The method you cite requires the elements in the outcome set to all have identical probability mass (ie: non-biased weighting) [and, of course, a finite count].
If you do have that, then you can indeed use basic algebra to get $\eta(A)=n~\mathsf P(A)$ .
I cannot think of a case where the finding the count is too much harder than finding the probability. In such a setting, if you can find one you could find the other in much the same way. They just differ by a constant factor, after all.

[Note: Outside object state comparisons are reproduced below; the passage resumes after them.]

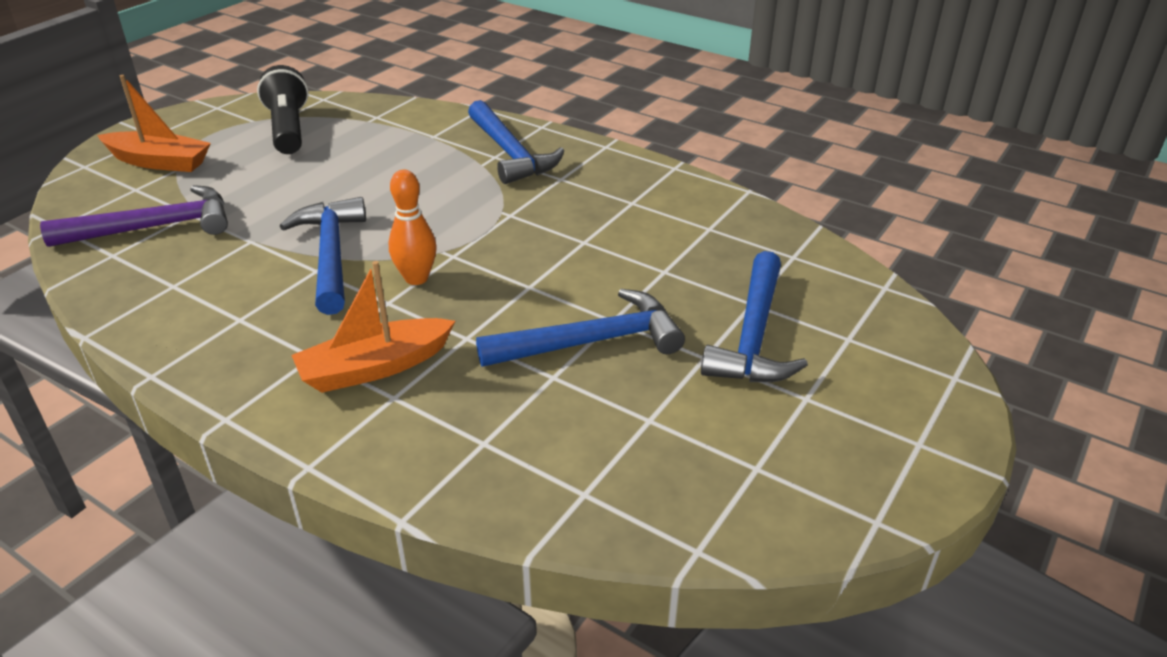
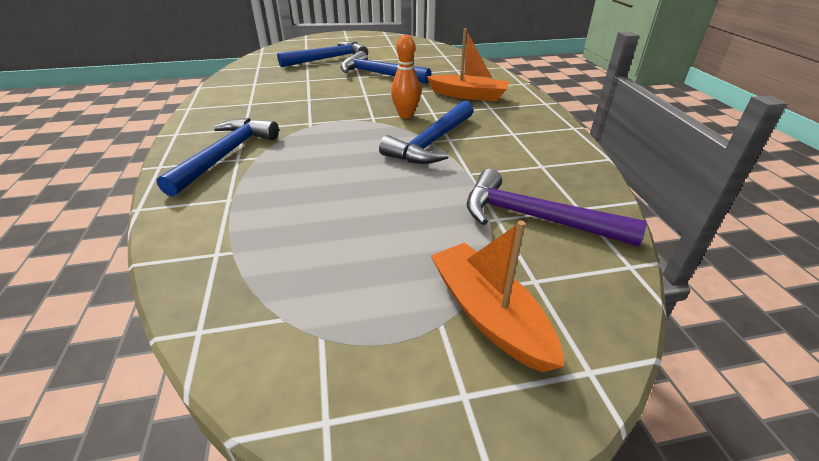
camera: 135 degrees left, 0 degrees up
(288, 129) = (310, 288): black flashlight -> none

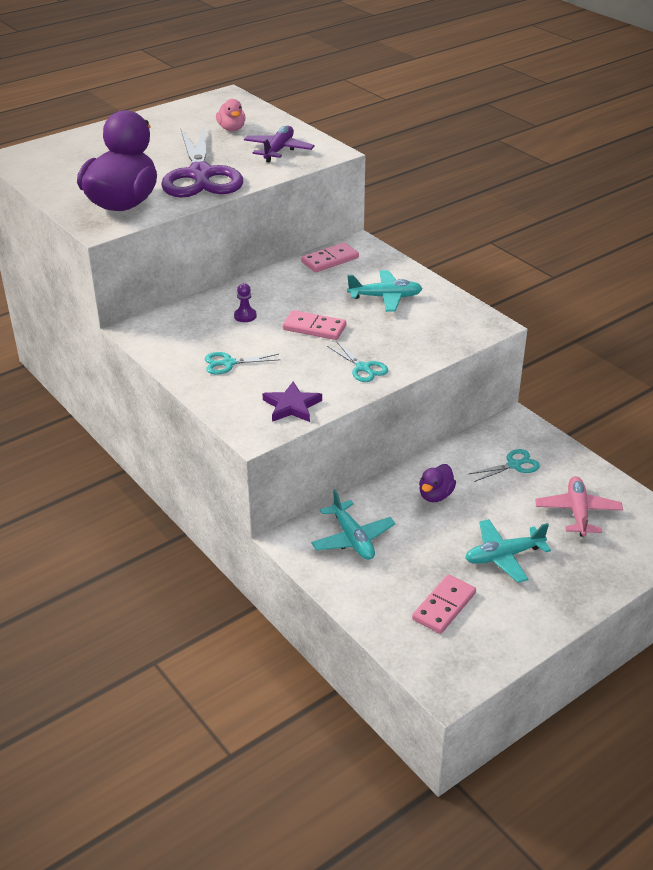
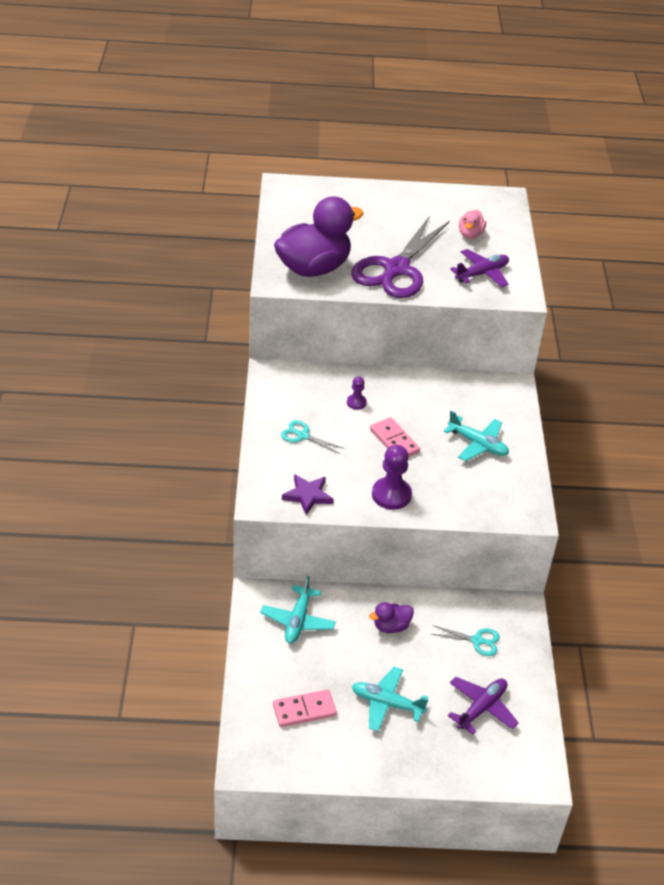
camera: 35 degrees right, 5 degrees up
(330, 260) = (473, 387): pink domino -> none
(363, 368) = (391, 495): turquoise scissors -> purple pawn
(577, 512) = (481, 708): pink plane -> purple plane

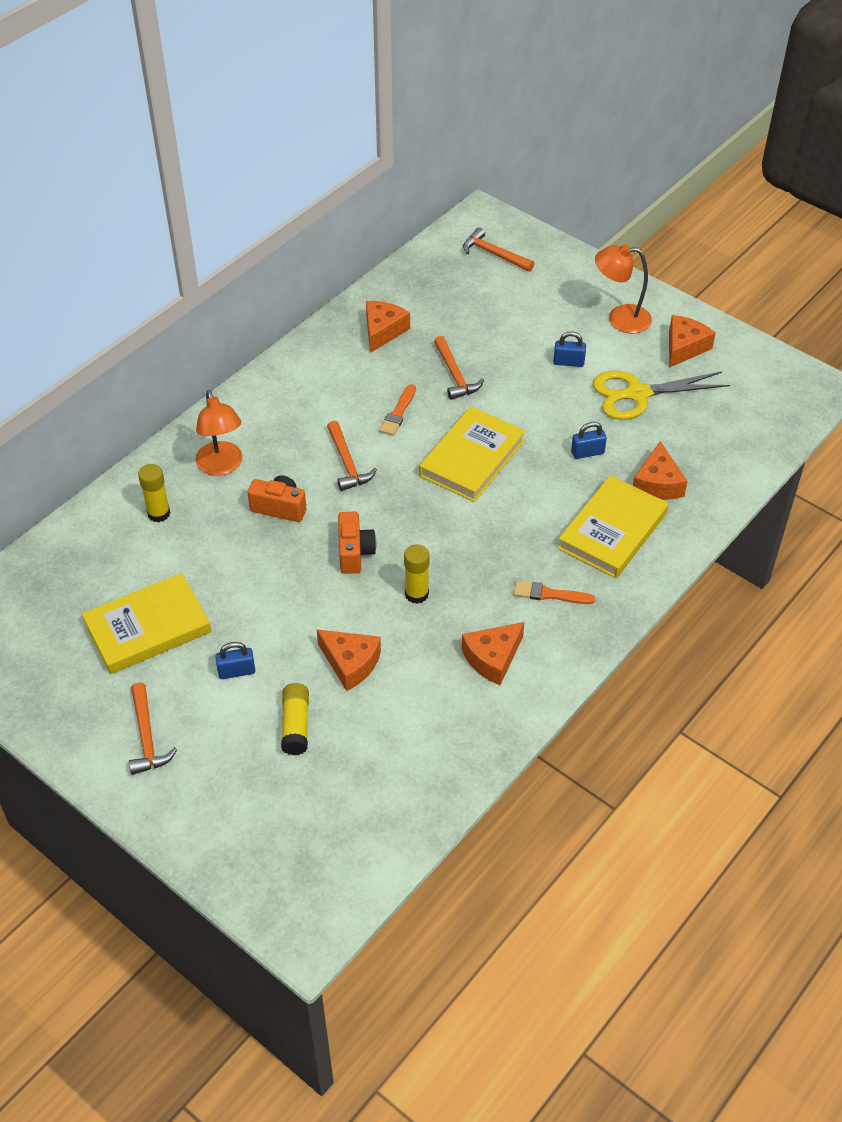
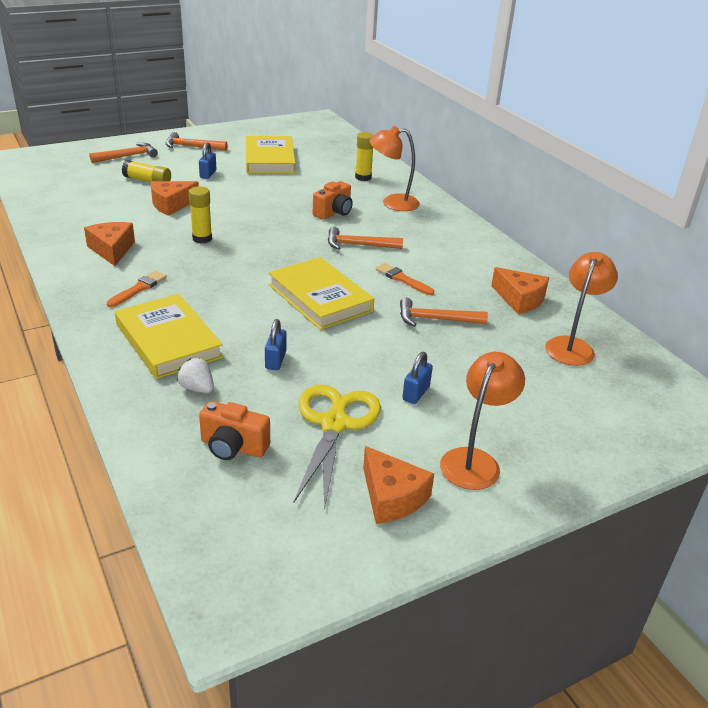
camera: 110 degrees right, 15 degrees down
(354, 552) = (265, 227): orange camera -> orange camera (233, 447)
(439, 291) = (572, 346): none -> orange lamp
(494, 254) = (634, 402): orange hammer -> orange hammer (127, 156)
(657, 483) = (197, 388): orange cheese -> white strawberry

There is a related notion to your idea, probabilistic proofs of combinatorial identities. Suppose you have mutually exclusive and exhaustive events $E_1,\dots,E_m$, which means that $$ P(E_1)+\dots+P(E_m)=1\tag1 $$ Multiplying both sides by $n$, you get $$ n(E_1)+\dots+n(E_m)=n,\tag2 $$ an identity where all numbers involved are integers. Often, for integral identities where all the terms involved have some combinatorial meaning, it is desirable to give a bijective proof, meaning you find two sets describing the two sides of the equation, and give a bijection between the two sets. I will now give an example where $(1)$ is easy to prove, but $(2)$ is hard to give a bijective proof for. In my mind, probabilistic proofs are the next best thing to bijective proofs.
Imagine an urn which initially contains a single red marble and a single blue marble. You make a series of $n$ draws from this urn, where after each draw, you put back the marble you drew, plus two additional marbles of the same color. Let, $E_k$ be the event that you drew exactly $k$ marbles over the course of these $n$ draws. In my answer, I show that $$ P(E_k)=\frac{\binom{2k}k\binom{2(n-k)}{n-k}}{4^n},\qquad k\in \{0,1,\dots,n\} $$ which leads to the identity $$ \sum_{k=0}^n \binom{2k}k\binom{2(n-k)}{n-k}=4^n\tag3 $$ I cannot really claim that $(3)$ is hard to prove. You can automatically prove $(3)$ with a computer, using the methods of the book A=B by Petkovsek, Wilf and Zeilberger. Also, there is a pretty straightforward generating function proof of $(3)$. But these proofs lack the intuitiveness provided by a bijective proof, and proving $(3)$ bijectively is famously hard.